**Task description:** Put every line from the start of the rows through the line containing "country: Honduras", both ends included, into a Markdown table with the columns No. and Text. Number each line in No., and leave out blank lines.

**Input data:**
--

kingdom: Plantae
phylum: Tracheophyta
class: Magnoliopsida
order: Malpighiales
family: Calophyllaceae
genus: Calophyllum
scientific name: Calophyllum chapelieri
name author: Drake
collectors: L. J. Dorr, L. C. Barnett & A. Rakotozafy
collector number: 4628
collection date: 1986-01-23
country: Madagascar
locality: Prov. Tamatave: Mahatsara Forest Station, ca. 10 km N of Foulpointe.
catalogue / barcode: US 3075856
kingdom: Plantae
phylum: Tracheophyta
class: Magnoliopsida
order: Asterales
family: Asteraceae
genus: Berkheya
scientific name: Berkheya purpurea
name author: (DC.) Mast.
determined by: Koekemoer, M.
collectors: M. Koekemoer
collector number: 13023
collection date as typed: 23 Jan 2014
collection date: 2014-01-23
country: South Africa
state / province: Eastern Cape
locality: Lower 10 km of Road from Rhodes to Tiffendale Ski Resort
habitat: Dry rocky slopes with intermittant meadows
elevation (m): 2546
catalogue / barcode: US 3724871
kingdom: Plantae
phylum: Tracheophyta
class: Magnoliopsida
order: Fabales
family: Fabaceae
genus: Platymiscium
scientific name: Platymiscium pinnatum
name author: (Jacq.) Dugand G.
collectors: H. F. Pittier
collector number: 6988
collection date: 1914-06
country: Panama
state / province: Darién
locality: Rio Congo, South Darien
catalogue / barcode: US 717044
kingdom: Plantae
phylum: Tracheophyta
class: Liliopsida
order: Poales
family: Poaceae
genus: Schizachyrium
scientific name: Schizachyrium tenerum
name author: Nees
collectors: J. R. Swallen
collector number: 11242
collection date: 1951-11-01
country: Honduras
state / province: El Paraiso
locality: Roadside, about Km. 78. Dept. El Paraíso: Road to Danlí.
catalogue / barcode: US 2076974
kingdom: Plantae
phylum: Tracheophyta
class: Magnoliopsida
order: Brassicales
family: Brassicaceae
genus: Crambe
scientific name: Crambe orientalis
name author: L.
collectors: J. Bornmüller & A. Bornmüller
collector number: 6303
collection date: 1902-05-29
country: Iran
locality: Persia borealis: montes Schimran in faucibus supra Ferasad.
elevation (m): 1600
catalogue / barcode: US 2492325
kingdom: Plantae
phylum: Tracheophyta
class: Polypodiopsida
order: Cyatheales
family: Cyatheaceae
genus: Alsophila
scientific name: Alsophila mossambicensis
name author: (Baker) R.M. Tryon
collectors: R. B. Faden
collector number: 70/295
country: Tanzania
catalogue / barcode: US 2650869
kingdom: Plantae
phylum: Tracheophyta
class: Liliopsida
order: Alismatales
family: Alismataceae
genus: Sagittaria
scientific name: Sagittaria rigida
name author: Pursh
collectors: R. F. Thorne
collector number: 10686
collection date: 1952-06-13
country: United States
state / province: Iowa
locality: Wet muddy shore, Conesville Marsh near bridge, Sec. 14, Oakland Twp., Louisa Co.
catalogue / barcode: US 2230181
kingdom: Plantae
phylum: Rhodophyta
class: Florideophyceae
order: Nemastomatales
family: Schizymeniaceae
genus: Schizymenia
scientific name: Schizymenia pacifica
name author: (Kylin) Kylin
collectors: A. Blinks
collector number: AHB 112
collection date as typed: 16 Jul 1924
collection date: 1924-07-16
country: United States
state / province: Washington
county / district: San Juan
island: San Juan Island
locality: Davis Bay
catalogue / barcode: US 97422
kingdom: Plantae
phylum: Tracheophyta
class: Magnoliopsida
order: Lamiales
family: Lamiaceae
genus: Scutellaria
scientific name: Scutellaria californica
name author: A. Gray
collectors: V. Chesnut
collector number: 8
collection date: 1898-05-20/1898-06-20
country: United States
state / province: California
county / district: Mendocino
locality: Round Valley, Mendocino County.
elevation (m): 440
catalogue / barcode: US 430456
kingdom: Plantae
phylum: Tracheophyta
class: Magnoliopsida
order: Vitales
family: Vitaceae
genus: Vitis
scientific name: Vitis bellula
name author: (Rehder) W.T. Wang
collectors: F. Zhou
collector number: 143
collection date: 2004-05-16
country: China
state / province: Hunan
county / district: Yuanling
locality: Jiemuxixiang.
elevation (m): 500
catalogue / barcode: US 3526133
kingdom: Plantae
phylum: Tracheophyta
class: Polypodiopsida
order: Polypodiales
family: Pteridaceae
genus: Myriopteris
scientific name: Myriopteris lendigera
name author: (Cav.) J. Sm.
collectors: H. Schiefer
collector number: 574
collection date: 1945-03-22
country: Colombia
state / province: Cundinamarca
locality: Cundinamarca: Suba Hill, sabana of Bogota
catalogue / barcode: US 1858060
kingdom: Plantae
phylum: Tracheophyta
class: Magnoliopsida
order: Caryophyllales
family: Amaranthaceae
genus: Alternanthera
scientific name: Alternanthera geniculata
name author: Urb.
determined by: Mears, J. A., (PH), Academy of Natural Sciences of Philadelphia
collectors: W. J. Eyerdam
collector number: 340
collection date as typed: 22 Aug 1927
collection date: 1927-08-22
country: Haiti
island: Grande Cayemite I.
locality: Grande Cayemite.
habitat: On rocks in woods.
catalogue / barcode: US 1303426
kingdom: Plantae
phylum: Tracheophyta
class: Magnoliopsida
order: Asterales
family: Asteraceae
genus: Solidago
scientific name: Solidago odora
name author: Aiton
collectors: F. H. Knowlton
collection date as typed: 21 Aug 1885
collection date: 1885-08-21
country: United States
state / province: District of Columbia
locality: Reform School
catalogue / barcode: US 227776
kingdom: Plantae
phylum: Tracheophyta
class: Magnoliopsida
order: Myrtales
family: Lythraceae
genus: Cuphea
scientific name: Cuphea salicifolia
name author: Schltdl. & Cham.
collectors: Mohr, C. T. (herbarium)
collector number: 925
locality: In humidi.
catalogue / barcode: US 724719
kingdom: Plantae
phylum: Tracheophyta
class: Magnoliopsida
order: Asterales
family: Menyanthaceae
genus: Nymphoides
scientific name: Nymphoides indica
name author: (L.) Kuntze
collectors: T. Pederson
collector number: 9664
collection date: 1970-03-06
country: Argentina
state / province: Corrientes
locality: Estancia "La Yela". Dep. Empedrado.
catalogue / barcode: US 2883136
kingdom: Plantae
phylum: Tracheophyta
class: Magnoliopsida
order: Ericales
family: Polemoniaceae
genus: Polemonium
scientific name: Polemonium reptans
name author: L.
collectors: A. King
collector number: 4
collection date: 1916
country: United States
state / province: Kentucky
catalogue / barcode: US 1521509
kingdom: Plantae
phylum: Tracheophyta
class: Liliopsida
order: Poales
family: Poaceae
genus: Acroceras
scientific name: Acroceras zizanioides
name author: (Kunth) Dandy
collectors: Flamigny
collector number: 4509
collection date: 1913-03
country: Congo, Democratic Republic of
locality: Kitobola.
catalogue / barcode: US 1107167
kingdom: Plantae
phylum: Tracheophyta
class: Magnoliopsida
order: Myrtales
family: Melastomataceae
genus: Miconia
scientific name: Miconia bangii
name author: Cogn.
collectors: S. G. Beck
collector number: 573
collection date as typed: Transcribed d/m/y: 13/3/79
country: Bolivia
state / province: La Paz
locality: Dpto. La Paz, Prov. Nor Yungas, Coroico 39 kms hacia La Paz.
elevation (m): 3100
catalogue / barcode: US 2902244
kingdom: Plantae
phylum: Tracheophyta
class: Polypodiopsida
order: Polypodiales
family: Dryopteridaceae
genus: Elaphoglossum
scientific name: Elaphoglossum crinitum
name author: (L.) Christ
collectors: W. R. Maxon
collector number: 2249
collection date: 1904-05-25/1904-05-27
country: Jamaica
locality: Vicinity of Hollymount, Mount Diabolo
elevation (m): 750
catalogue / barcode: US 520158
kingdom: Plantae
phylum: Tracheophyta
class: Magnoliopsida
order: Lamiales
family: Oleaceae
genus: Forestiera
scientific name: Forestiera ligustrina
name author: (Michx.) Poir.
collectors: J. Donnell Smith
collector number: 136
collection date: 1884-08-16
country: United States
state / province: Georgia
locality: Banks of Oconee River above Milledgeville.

--

**Output for this exercise:**
| No. | Text |
|---|---|
| 1 | kingdom: Plantae |
| 2 | phylum: Tracheophyta |
| 3 | class: Magnoliopsida |
| 4 | order: Malpighiales |
| 5 | family: Calophyllaceae |
| 6 | genus: Calophyllum |
| 7 | scientific name: Calophyllum chapelieri |
| 8 | name author: Drake |
| 9 | collectors: L. J. Dorr, L. C. Barnett & A. Rakotozafy |
| 10 | collector number: 4628 |
| 11 | collection date: 1986-01-23 |
| 12 | country: Madagascar |
| 13 | locality: Prov. Tamatave: Mahatsara Forest Station, ca. 10 km N of Foulpointe. |
| 14 | catalogue / barcode: US 3075856 |
| 15 | kingdom: Plantae |
| 16 | phylum: Tracheophyta |
| 17 | class: Magnoliopsida |
| 18 | order: Asterales |
| 19 | family: Asteraceae |
| 20 | genus: Berkheya |
| 21 | scientific name: Berkheya purpurea |
| 22 | name author: (DC.) Mast. |
| 23 | determined by: Koekemoer, M. |
| 24 | collectors: M. Koekemoer |
| 25 | collector number: 13023 |
| 26 | collection date as typed: 23 Jan 2014 |
| 27 | collection date: 2014-01-23 |
| 28 | country: South Africa |
| 29 | state / province: Eastern Cape |
| 30 | locality: Lower 10 km of Road from Rhodes to Tiffendale Ski Resort |
| 31 | habitat: Dry rocky slopes with intermittant meadows |
| 32 | elevation (m): 2546 |
| 33 | catalogue / barcode: US 3724871 |
| 34 | kingdom: Plantae |
| 35 | phylum: Tracheophyta |
| 36 | class: Magnoliopsida |
| 37 | order: Fabales |
| 38 | family: Fabaceae |
| 39 | genus: Platymiscium |
| 40 | scientific name: Platymiscium pinnatum |
| 41 | name author: (Jacq.) Dugand G. |
| 42 | collectors: H. F. Pittier |
| 43 | collector number: 6988 |
| 44 | collection date: 1914-06 |
| 45 | country: Panama |
| 46 | state / province: Darién |
| 47 | locality: Rio Congo, South Darien |
| 48 | catalogue / barcode: US 717044 |
| 49 | kingdom: Plantae |
| 50 | phylum: Tracheophyta |
| 51 | class: Liliopsida |
| 52 | order: Poales |
| 53 | family: Poaceae |
| 54 | genus: Schizachyrium |
| 55 | scientific name: Schizachyrium tenerum |
| 56 | name author: Nees |
| 57 | collectors: J. R. Swallen |
| 58 | collector number: 11242 |
| 59 | collection date: 1951-11-01 |
| 60 | country: Honduras |